As an ambivert, there are times when I need to be alone, and times I need to be around people. And I’m good with that. I don’t have a lot of fear about friends and family.
On the other hand, I have huge insecurities and fear of being a single person. Sadly, that fear was one of the key factors in why I stayed for such a long while with my ex-husband. and I’m not the only one in the world with that fear or that reason for staying in the unhealthy relationship.
Thing is, my insecurities are just that — mine. They aren’t something for someone else to fix. Can certain behaviors and choices by a romantic partner lead to triggering those insecurities? Of course! Those insecurities were programmed by certain behaviors and choices by a past relationship (or set of relationships). But just because a partner in the past screwed up, does not mean that this partner is doing the same thing from the same motivation.
It is very important to discuss your insecurities with your partner(s), not to make them walk on eggshells around you, but to let you see what causes the trigger so you can re-evaluate that response (and hopefully, deprogram it).
There’s another issue relating to this fear. There is a cultural imperative that single people (particularly single women) are inferior if they hit a certain age and have no lover and no children. We have become the social pariah for our lack. Even divorced women get tarred with that brush (worse if they never had kids).

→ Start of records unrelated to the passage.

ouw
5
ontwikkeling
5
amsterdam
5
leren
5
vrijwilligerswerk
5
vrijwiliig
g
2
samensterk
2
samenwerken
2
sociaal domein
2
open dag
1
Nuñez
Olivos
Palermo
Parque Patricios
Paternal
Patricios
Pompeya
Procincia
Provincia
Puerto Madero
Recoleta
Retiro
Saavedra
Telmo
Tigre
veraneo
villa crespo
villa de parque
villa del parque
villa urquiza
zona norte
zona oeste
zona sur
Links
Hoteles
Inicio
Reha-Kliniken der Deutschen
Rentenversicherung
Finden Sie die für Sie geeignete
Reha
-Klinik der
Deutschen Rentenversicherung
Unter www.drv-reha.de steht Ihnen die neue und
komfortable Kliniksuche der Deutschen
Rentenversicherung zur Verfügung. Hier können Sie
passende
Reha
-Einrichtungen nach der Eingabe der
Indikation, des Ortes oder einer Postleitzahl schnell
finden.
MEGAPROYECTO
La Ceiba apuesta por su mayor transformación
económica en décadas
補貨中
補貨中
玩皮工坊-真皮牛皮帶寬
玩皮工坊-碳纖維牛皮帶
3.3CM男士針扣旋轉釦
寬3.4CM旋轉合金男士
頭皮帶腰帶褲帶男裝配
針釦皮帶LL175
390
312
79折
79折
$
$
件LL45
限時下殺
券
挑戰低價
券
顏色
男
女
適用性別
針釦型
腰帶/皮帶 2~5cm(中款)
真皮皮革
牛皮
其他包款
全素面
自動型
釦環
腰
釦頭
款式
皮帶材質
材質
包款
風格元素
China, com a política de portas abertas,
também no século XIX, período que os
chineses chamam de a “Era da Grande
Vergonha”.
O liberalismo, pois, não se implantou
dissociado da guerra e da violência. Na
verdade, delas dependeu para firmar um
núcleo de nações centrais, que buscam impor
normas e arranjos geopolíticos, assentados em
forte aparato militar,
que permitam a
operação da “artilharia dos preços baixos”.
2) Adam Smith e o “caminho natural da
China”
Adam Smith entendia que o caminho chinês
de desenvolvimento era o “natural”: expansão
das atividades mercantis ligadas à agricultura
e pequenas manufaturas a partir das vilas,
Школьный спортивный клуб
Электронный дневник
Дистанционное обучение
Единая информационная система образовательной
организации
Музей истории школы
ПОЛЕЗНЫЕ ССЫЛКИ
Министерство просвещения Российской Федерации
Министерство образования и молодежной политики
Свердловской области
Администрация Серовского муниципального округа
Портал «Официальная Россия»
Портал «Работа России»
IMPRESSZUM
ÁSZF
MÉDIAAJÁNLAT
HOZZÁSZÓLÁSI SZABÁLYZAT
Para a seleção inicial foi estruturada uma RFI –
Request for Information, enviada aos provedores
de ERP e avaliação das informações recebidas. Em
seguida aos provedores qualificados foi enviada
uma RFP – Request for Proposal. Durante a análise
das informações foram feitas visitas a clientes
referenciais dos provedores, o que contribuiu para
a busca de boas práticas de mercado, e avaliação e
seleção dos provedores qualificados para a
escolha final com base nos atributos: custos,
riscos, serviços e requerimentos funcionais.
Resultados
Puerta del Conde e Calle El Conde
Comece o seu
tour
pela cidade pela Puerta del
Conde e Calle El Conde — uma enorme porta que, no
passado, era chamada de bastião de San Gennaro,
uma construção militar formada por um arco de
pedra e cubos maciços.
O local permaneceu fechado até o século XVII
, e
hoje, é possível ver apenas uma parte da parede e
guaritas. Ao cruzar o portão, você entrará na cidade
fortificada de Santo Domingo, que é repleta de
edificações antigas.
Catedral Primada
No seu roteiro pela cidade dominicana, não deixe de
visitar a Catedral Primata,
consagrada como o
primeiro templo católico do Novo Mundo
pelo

At least for my generation, the whole Superwoman syndrome meant thIt’at only IF you do it all (with no mistakes, mind you) perfectly (kids, career, husband/partner), would you then be a success. See how well that worked for us??
There’s an article that I read, shortly after I asked for the divorce. It resonated with me very strongly. It made the choices relating to my marriage completely clear. I did love my ex-husband, and there might be a little of that love left. But unlike what Disney shows us, love isn’t ever enough.
A relationship requires compatibility. This doesn’t mean you have to be joined at the hip, or like all of the same things as your partner. But, for long lasting relationships, there has to be some amount of give and take.
Love won’t make your fears go away. We come into every relationship with baggage on our backs (yes, even that first puppy love). Only we can look at those fears, and choose not to feed them. No relationship will magically waft a wand over you and poof away your fears and issues. You have to face that particular dragon on your own.
Love can mean sacrifice. But the reality of the relationship means that if the sacrificing is only a one-way street, it is doomed. Broken boundaries, broken promises, these all kill a relationship.